▶ **ASSIGNED TASK**:
Reproduce the records below word for word, leaving out the pictures.

▶ **DATASET RECORDS**:
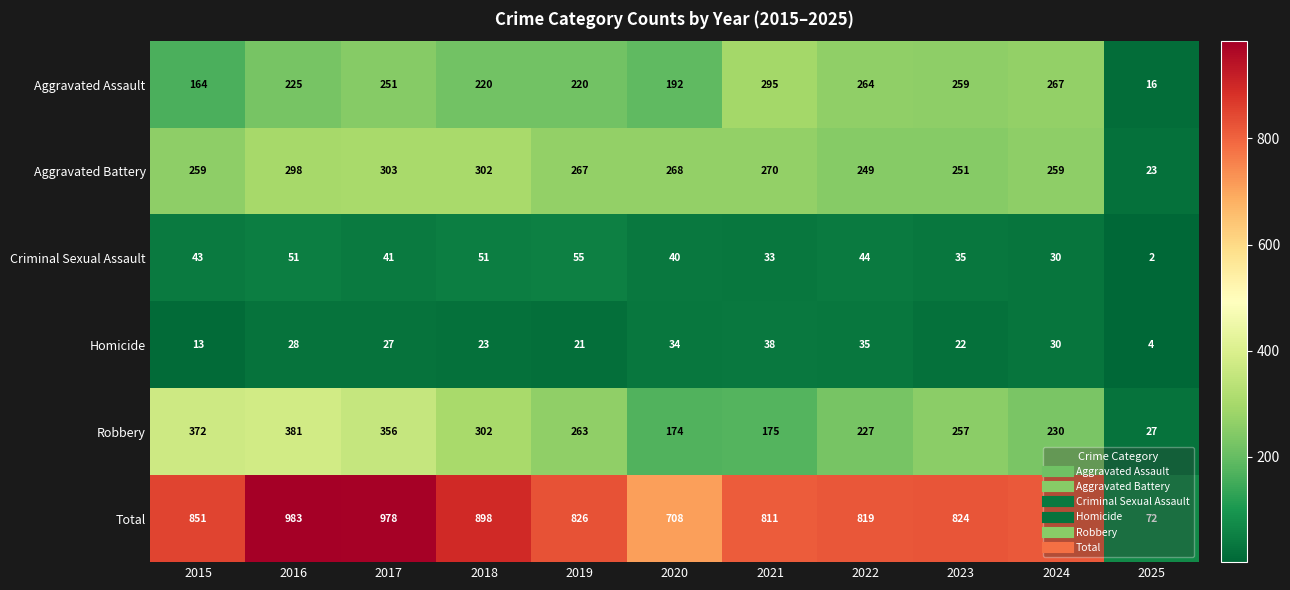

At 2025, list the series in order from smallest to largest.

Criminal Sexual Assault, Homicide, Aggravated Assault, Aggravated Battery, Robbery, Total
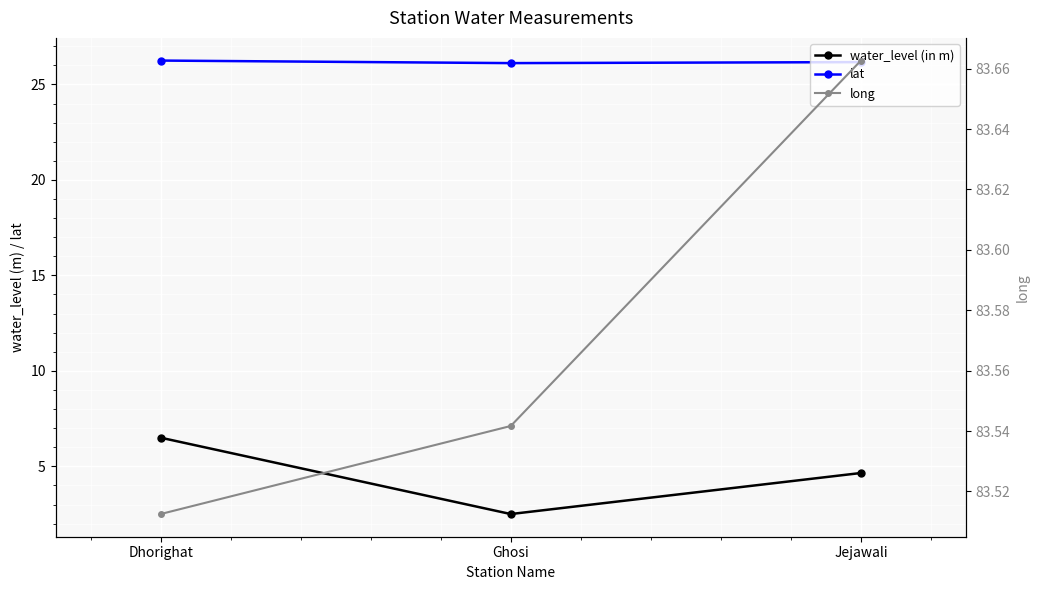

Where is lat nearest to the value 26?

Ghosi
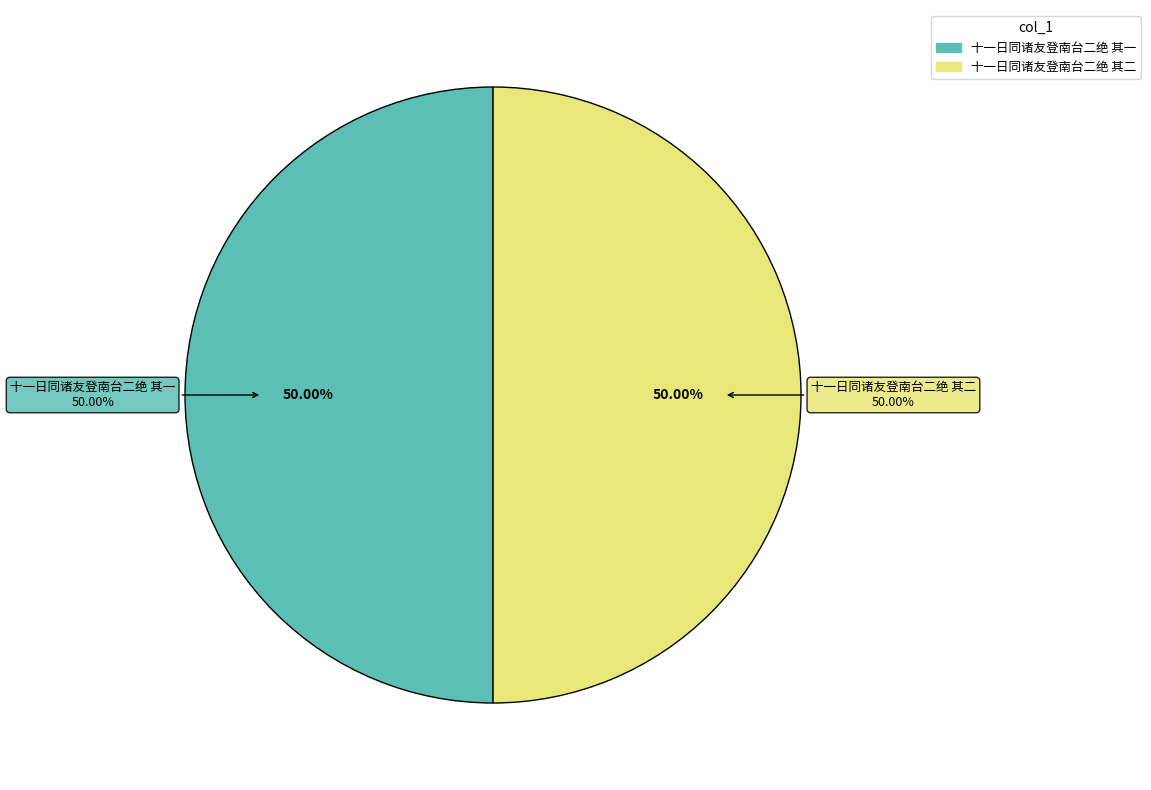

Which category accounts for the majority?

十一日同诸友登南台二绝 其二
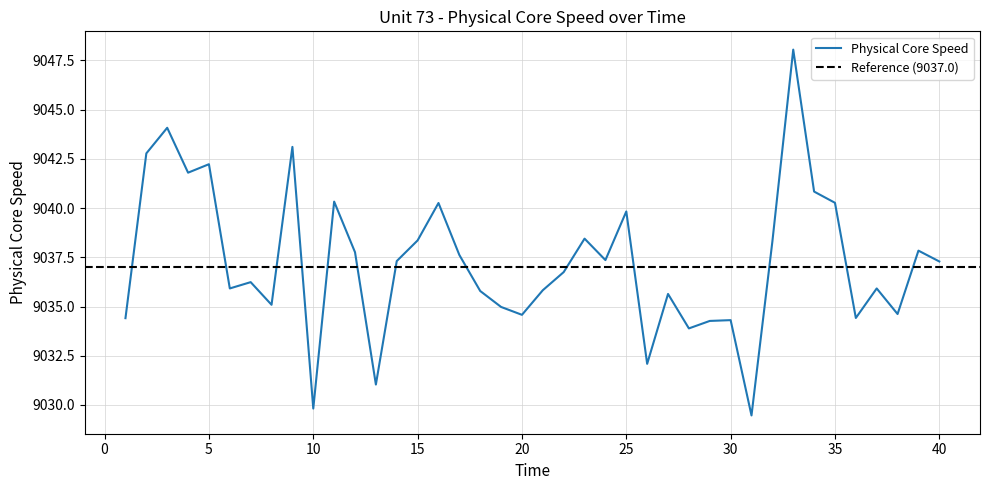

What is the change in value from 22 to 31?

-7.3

▶ **RESPONSE AREA**:
At 2025, list the series in order from smallest to largest.

Criminal Sexual Assault, Homicide, Aggravated Assault, Aggravated Battery, Robbery, Total

Where is lat nearest to the value 26?

Ghosi

Which category accounts for the majority?

十一日同诸友登南台二绝 其二

What is the change in value from 22 to 31?

-7.3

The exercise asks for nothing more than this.